*** Listed records ***

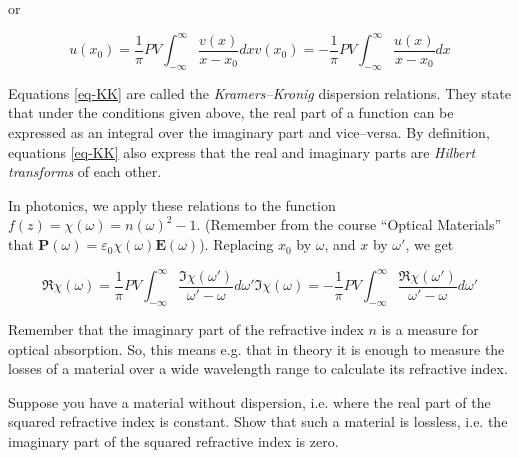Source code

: or

\begin{subequations} 
\begin{equation}
u(x_0) = \frac{1}{\pi} PV \int_{- \infty}^{\infty} \frac{v(x)}{x-x_0}dx
\end{equation} 
\begin{equation}
v(x_0) = -\frac{1}{\pi} PV \int_{- \infty}^{\infty} \frac{u(x)}{x-x_0}dx
\end{equation}
\label{eq-KK}
\end{subequations}

Equations \ref{eq-KK} are called the \emph{Kramers--Kronig} dispersion
relations. They state that under the conditions given above, the real part of a
function can be expressed as an integral over the imaginary part and
vice--versa. By definition, equations \ref{eq-KK} also express that the real and
imaginary parts are \emph{Hilbert transforms} of each other.

In photonics, we apply these relations to the function $f(z) = \chi(\omega) =
n(\omega)^2 -1$. (Remember from the course ``Optical Materials'' that
$\mathbf{P}(\omega)=\varepsilon_0 \chi(\omega) \mathbf{E}(\omega)$). Replacing
$x_0$ by $\omega$, and $x$ by $\omega'$, we get

\begin{subequations} 
\begin{equation}
\Re \chi(\omega) = \frac{1}{\pi} PV \int_{- \infty}^{\infty} \frac{\Im
\chi(\omega')}{\omega'-\omega}d\omega'
\end{equation} 
\begin{equation}
\Im \chi(\omega) = -\frac{1}{\pi} PV \int_{- \infty}^{\infty} \frac{\Re
\chi(\omega')}{\omega'-\omega}d\omega'
\end{equation}
\label{eq-KK-2}
\end{subequations}

Remember that the imaginary part of the refractive index $n$ is a measure for
optical absorption. So, this means e.g. that in theory it is enough to measure
the losses of a material over a wide wavelength range to calculate its
refractive index.

\begin{sidebar}
\begin{ex}
Suppose you have a material without dispersion, i.e. where the real part of the squared refractive index is constant. Show that such a material is lossless, i.e. the imaginary part of the squared refractive index is zero.
\end{ex}
\end{sidebar}

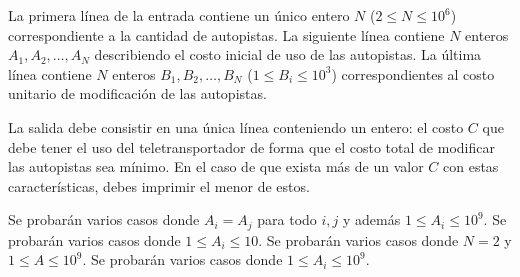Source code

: \documentclass{oci}
\begin{document}
\begin{inputDescription}
  La primera línea de la entrada contiene un único entero $N$ ($2 \leq N \leq
  10^6$) correspondiente a la cantidad de autopistas.
  La siguiente línea contiene $N$ enteros $A_1, A_2, \ldots, A_N$ describiendo el
  costo inicial de uso de las autopistas.
  La última línea contiene $N$ enteros $B_1, B_2, \ldots, B_N$ ($1 \leq B_i \leq
  10^3$) correspondientes al costo unitario de modificación de las autopistas.
\end{inputDescription}

\begin{outputDescription}
  La salida debe consistir en una única línea conteniendo un entero: el costo
  $C$ que debe tener el uso del teletransportador de forma que el costo total de
  modificar las autopistas sea mínimo.
  En el caso de que exista más de un valor $C$ con estas características, debes
  imprimir el menor de estos.
\end{outputDescription}

\begin{scoreDescription}
   Se probarán varios casos donde $A_i=A_j$ para todo $i,j$ y además
  $1 \leq A_i \leq 10^9$.
   Se probarán varios casos donde $1 \leq A_i \leq 10$.
   Se probarán varios casos donde $N=2$ y $1\leq A \leq 10^9$.
   Se probarán varios casos donde $1\leq A_i\leq 10^9$.
\end{scoreDescription}

\begin{sampleDescription}
\end{sampleDescription}
\end{document}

***

- [Aim of the exercise] Count how many lines of the entries include the string "dispersion". The number is the entire answer.

- [Output of the task] 2